* EXERCISE GOAL: Search the entries for the line containing "thumb tip: (952, 1132)". Repeat it, then every line after it, exactly through the final line.

::::::::::

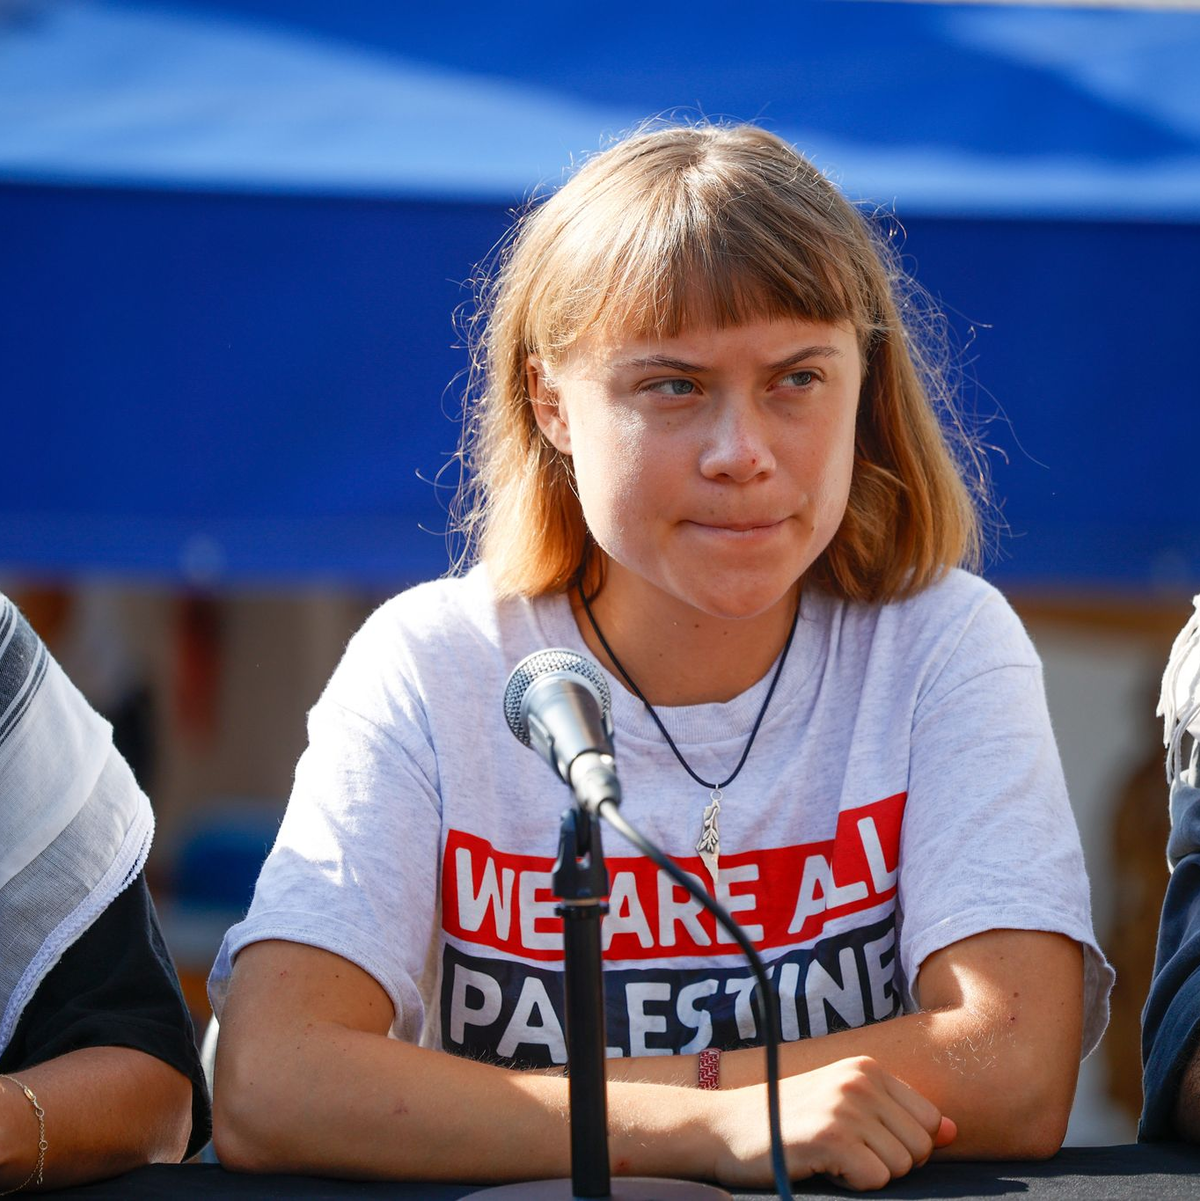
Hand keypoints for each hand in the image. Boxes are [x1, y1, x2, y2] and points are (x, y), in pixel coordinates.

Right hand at [709, 1055, 955, 1190]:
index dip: (903, 1144)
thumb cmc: (787, 1121)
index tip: (864, 1142)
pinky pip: (876, 1180)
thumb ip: (897, 1115)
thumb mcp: (844, 1105)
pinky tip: (822, 1167)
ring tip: (830, 1156)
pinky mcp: (830, 1135)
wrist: (724, 1127)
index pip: (930, 1120)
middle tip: (844, 1152)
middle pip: (920, 1147)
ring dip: (868, 1173)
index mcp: (867, 1067)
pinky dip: (852, 1184)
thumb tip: (952, 1132)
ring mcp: (845, 1105)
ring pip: (901, 1167)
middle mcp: (860, 1079)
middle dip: (889, 1162)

::::::::::

* WRITTEN SOLUTION:
thumb tip: (952, 1132)
ring mcp: (845, 1105)
ring pip: (901, 1167)
middle mcp: (860, 1079)
middle dip: (889, 1162)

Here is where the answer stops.